BCELoss vs BCEWithLogitsLoss

izaskr · July 29, 2021, 10:01am

Hi @ptrblck, I also have a similar question like @Alice_NL.

I’m using the BCEWithLogitsLoss. My model’s output layer is nn.Linear(n_features, 1). I’m also applying a method to ignore padding tokens (as described here) since some of my instances are “dummy” instances.

I am running into negative values of the loss. I don’t pass the model outputs though a sigmoid since this is done internally in the loss (as explained here). The target tensor is changed to .float() as advised here (otherwise an error is raised).

Maybe sharing an example will help.

criterion = nn.BCEWithLogitsLoss(reduction="none")
predictions = model(text)
predictions.flatten()  # now they look like this: 
[-0.0697, -0.1014, -0.1710, -0.1756, -0.2617, -0.1669, -0.0434,  0.0425,
         0.1301,  0.3244,  0.2333,  0.5780,  0.6034,  0.7815,  0.8425,  0.9130,
         1.1673,  1.1997,  1.2309,  1.1993,  1.2654,  1.4185,  1.6314,  1.7687,
         1.9572,  2.0371,  2.0445,  2.0647,  2.2613,  2.1460,  2.3093,  2.2494,
         2.1804,  2.1032,  2.0195,  1.7516,  1.5498,  1.2483,  0.9180,  0.8675,
         0.8975,  0.7890,  0.8383,  0.8216,  0.8925,  1.0214,  0.9266,  1.0895,
         0.9227,  0.9671,  0.7545,  0.8215,  0.8538,  0.5958,  0.5385,  0.6271,
         0.5543,  0.5031,  0.5726,  0.6811,  0.6685,  0.7003,  0.7954,  0.6352,
         0.9142,  0.7911,  0.8525,  1.0150,  0.9878,  1.1784,  1.1077,  1.0028,
         1.0299,  1.1480,  0.9583,  1.0223,  0.8234,  0.5116,  1.2303,  1.3809,
         1.2653,  1.2630,  1.2284,  1.2188,  1.0241,  1.1120,  0.9463,  0.7682,
         0.9089,  0.7657,  0.9760,  0.9888,  0.9637,  0.9657,  1.0535,  1.1614,
         0.9324,  0.9215,  0.9468,  0.8493,  0.9579,  0.9594,  0.8854,  0.5773,
         0.5589,  0.5986,  0.4733,  0.6161,  0.5088,  0.4822,  0.6536,  0.6084,
         0.6348,  0.6546,  0.5932,  0.6005,  0.3710, -0.4232, -0.3314, -0.1482,
        -0.2120, -0.0500,  0.0352,  0.0487,  0.1709,  0.2060,  0.3851,  0.3964,
         0.4985,  0.5045,  0.7283,  0.6332,  0.7792,  0.8024,  0.9375,  0.9375,
         0.9937,  0.8789,  1.0017,  1.0397,  0.9286,  0.9806,  0.8421,  0.7172,
         0.7602,  0.6581,  0.6481,  0.6109,  0.4873,  0.4827,  0.4468,  0.4083,
         0.3280,  0.3109,  0.3444,  0.2514]

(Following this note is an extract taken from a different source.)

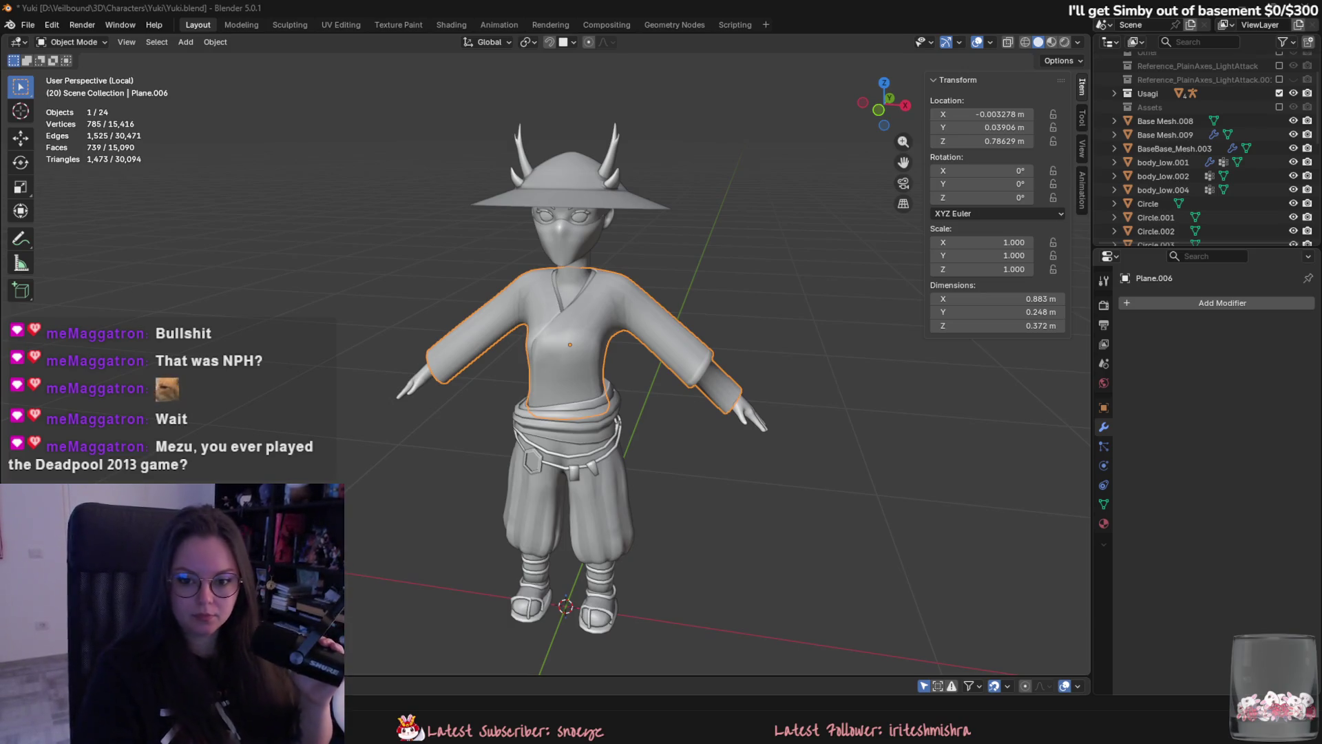
scroll(462, 266, "up", 1)
middle_click_drag(461, 266, 530, 212)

tags = torch.tensor([1, 1, 1, 1, 1, 1, 1, 1, 1, 1, 1, 1, 1, 1, 1, 1, 1, 1, 1, 1, 1, 1, 1, 1,
        1, 1, 1, 1, 1, 2, 2, 2, 2, 2, 0, 0, 0, 0, 0, 2, 2, 2, 2, 2, 2, 2, 2, 1,
        1, 1, 1, 1, 1, 1, 2, 2, 2, 2, 2, 2, 2, 2, 1, 1, 1, 1, 1, 1, 1, 1, 2, 2,
        2, 2, 2, 2, 2, 2, 1, 1, 1, 1, 1, 1, 1, 1, 1, 2, 2, 2, 2, 2, 2, 2, 2, 2,
        2, 2, 2, 1, 1, 1, 2, 2, 2, 1, 1, 1, 2, 2, 2, 2, 2, 2, 2, 2, 0, 2, 1, 1,
        1, 1, 1, 1, 1, 1, 1, 1, 1, 2, 2, 2, 2, 2, 0, 0, 0, 0, 0, 0, 0, 0, 0, 0,
        0, 0, 0, 0, 0, 0, 0, 0, 0, 0, 0, 0])

tag_pad_idx = 2
bce_loss = criterion(predictions, tags.float())
loss_mask = tags != tag_pad_idx
bce_loss_masked = bce_loss.where(loss_mask, torch.tensor(0.0))

mean_loss = bce_loss_masked.sum() / loss_mask.sum()

The mean_loss will be tensor(-0.0083, device='cuda:2', grad_fn=<DivBackward0>).